2010-09-27 07:00 am by 須坂新聞
慶応義塾大学出版会は先ごろ、『コミュニティのちから―遠慮がちなソーシャル・キャピタルの発見』(四六判、310ページ、定価2,625円)を発刊した=写真。医療費の低い長野県の保健補導員制度を調査し、地域に根付くソーシャル・キャピタル(社会関係資本)が「コミュニティのちから」を形成し、強い主張をしない、引っ込み思案の遠慮がちな共有資源の重要性に注目している。
著者は3人。須坂市を調査した今村晴彦同大学院政策・メディア研究科研究員は先ごろ、同書を持参して市役所を訪れ、三木市長と面談した=写真。
同書は「私たちにも手伝わせてください」と保健補導員制度が産声を上げた須坂市の生みの親、故大峡美代志保健師の活動や、創設50年を迎えた須坂市の25期保健補導員73人のインタビューなどで地域の実情を分析する。
基本健康診査(現在は特定健康診査)やがん検診等の申し込み用紙を配布したり、受診勧奨を行う配り物について「(須坂の場合)郵送やホームページで済ませればいいとの意見もあるが、一軒一軒訪ねる活動こそが保健補導員活動の原点。配り物をきっかけとして地域のつながりを保健補導員自身が体感し、地域住民とコミュニケーションを取って健康状態を把握することが重要」と記述する。
「『半ば強制的に受け入れたお役目』だが『やってよかった保健補導員』の言葉が示すように、終了時には満足感が口に出る」と同書は評価している。
ソーシャル・キャピタルの考え方を一躍有名にしたハーバード大学の政治学者ロバート・パットナムは「コミュニティのソーシャル・キャピタルが豊かであると、そのコミュニティはうまくいく」と主張する。
その後、さまざまな研究者が「ソーシャル・キャピタルが豊かなコミュニティでは、健康状態や治安、子育て環境が良好で、学力が高く、自治体がよく機能し、経済活動が盛んといった傾向を実証している」とする。
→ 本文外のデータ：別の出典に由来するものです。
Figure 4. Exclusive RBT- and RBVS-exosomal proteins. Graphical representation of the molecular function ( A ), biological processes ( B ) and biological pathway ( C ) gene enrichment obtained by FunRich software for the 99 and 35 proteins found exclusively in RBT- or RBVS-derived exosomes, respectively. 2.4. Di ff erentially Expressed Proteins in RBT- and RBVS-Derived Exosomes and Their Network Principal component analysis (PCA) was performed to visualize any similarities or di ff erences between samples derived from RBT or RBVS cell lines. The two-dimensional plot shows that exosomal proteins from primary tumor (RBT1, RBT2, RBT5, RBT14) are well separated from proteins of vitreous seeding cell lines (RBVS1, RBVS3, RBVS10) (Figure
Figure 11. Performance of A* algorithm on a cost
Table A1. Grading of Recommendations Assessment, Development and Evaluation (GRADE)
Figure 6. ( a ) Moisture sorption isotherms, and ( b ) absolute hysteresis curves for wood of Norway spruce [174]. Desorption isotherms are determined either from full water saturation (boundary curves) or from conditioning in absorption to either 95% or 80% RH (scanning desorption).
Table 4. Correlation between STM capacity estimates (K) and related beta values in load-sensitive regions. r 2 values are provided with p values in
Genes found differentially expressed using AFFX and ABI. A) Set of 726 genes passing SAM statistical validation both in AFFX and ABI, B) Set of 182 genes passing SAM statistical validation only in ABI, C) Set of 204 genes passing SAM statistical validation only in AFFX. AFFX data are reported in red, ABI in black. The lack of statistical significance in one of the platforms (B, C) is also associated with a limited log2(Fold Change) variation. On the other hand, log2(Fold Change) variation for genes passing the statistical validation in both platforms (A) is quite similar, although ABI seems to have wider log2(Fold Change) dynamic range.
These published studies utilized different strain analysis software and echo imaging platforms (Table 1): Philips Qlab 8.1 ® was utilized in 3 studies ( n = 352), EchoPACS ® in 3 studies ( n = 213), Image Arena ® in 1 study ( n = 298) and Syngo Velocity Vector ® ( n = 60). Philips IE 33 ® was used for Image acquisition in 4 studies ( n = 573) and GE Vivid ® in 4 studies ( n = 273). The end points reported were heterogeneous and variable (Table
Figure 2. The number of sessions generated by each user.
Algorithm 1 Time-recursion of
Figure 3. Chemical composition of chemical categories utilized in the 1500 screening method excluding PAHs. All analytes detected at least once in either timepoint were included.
日本各地の「いいコミュニティ」事例を観察する時、「確かにソーシャル・キャピタルが蓄積しているが、強い自発性の発露というより、影響を受け、他人を配慮する、やや控えめな、小さな活動の連なりが見られる」。
長野県のソーシャル・キャピタル指数は0.6(全国平均を0とする)で島根、鳥取、宮崎、山梨、岐阜に次いで6番目に高い。
長野県の保健補導員コミュニティは「遠慮がちなソーシャル・キャピタルをつくり出している」「メンバー同士は水平的関係。行政とは一定の階層的関係。義務意識は周囲のみんなに対するもので、お上に対する上下関係で行動することはない。むしろ行政をうまく使ってソーシャル・キャピタルを高めている意味合いが強い」と指摘する。
「少数のリーダー的市民だけが社会を変えるのではなく、より広い層の、積極性が潜在的である多様な人たちにも、役割を担ってもらい、出番を作る形で参加してもらう。多様な人を巻き込み、広い層の人に当事者意識を持ってもらう(保健補導員制度のような)方法は、いいコミュニティを作っていくとき、理念も現実も大変重要な戦略」と強調する。
今村研究員は本紙の取材に「須坂市には時代を証言する貴重な記録が残っていてすごい。インタビューでは皆さんがやってよかった、新しい活動も始めたと口にされ、印象的だった。2年間活動し、再任しない仕組みもすごい」と語った。
著者はほかに園田紫乃同大先導研究センター共同研究員、金子郁容同大学院政策・メディア研究科教授。